== Instruction ==
In full and word for word, give the records again.

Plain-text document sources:
========================
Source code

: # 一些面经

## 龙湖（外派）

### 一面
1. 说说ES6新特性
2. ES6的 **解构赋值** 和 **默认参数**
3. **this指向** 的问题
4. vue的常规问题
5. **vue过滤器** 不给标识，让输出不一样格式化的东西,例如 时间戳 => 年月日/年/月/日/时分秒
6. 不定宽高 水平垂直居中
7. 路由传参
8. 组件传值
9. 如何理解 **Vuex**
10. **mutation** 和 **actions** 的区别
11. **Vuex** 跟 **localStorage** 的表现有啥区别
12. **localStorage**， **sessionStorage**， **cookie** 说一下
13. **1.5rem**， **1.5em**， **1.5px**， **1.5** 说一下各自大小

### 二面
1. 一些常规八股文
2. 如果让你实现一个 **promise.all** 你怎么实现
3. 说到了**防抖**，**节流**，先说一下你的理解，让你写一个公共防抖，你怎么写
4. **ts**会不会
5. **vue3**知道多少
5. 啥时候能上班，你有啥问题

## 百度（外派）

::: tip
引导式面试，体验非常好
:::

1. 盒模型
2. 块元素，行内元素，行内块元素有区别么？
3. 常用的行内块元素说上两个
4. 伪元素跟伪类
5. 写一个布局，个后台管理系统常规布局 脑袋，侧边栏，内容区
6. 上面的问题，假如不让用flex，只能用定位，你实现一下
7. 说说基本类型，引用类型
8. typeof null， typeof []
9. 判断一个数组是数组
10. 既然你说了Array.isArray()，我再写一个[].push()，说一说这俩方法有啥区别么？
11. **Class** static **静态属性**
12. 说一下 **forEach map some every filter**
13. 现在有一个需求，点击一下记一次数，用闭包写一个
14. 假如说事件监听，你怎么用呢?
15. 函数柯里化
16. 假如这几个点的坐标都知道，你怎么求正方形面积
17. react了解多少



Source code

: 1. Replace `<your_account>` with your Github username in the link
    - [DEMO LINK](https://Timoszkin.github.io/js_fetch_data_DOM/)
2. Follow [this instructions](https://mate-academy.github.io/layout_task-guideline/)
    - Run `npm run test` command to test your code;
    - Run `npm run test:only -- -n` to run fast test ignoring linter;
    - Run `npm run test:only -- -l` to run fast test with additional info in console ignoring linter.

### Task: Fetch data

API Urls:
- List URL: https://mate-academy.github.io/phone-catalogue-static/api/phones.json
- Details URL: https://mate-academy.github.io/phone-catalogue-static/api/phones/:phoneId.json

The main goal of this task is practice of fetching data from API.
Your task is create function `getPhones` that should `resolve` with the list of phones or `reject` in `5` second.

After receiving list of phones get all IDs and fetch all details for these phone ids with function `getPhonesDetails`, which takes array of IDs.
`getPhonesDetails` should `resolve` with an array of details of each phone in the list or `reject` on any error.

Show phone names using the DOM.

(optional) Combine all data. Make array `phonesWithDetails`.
========================
== Output of the exercise ==
Source code

: # 一些面经

## 龙湖（外派）

### 一面
1. 说说ES6新特性
2. ES6的 **解构赋值** 和 **默认参数**
3. **this指向** 的问题
4. vue的常规问题
5. **vue过滤器** 不给标识，让输出不一样格式化的东西,例如 时间戳 => 年月日/年/月/日/时分秒
6. 不定宽高 水平垂直居中
7. 路由传参
8. 组件传值
9. 如何理解 **Vuex**
10. **mutation** 和 **actions** 的区别
11. **Vuex** 跟 **localStorage** 的表现有啥区别
12. **localStorage**， **sessionStorage**， **cookie** 说一下
13. **1.5rem**， **1.5em**， **1.5px**， **1.5** 说一下各自大小

### 二面
1. 一些常规八股文
2. 如果让你实现一个 **promise.all** 你怎么实现
3. 说到了**防抖**，**节流**，先说一下你的理解，让你写一个公共防抖，你怎么写
4. **ts**会不会
5. **vue3**知道多少
5. 啥时候能上班，你有啥问题

## 百度（外派）

::: tip
引导式面试，体验非常好
:::

1. 盒模型
2. 块元素，行内元素，行内块元素有区别么？
3. 常用的行内块元素说上两个
4. 伪元素跟伪类
5. 写一个布局，个后台管理系统常规布局 脑袋，侧边栏，内容区
6. 上面的问题，假如不让用flex，只能用定位，你实现一下
7. 说说基本类型，引用类型
8. typeof null， typeof []
9. 判断一个数组是数组
10. 既然你说了Array.isArray()，我再写一个[].push()，说一说这俩方法有啥区别么？
11. **Class** static **静态属性**
12. 说一下 **forEach map some every filter**
13. 现在有一个需求，点击一下记一次数，用闭包写一个
14. 假如说事件监听，你怎么用呢?
15. 函数柯里化
16. 假如这几个点的坐标都知道，你怎么求正方形面积
17. react了解多少



Source code

: 1. Replace `<your_account>` with your Github username in the link
    - [DEMO LINK](https://Timoszkin.github.io/js_fetch_data_DOM/)
2. Follow [this instructions](https://mate-academy.github.io/layout_task-guideline/)
    - Run `npm run test` command to test your code;
    - Run `npm run test:only -- -n` to run fast test ignoring linter;
    - Run `npm run test:only -- -l` to run fast test with additional info in console ignoring linter.

### Task: Fetch data

API Urls:
- List URL: https://mate-academy.github.io/phone-catalogue-static/api/phones.json
- Details URL: https://mate-academy.github.io/phone-catalogue-static/api/phones/:phoneId.json

The main goal of this task is practice of fetching data from API.
Your task is create function `getPhones` that should `resolve` with the list of phones or `reject` in `5` second.

After receiving list of phones get all IDs and fetch all details for these phone ids with function `getPhonesDetails`, which takes array of IDs.
`getPhonesDetails` should `resolve` with an array of details of each phone in the list or `reject` on any error.

Show phone names using the DOM.

(optional) Combine all data. Make array `phonesWithDetails`.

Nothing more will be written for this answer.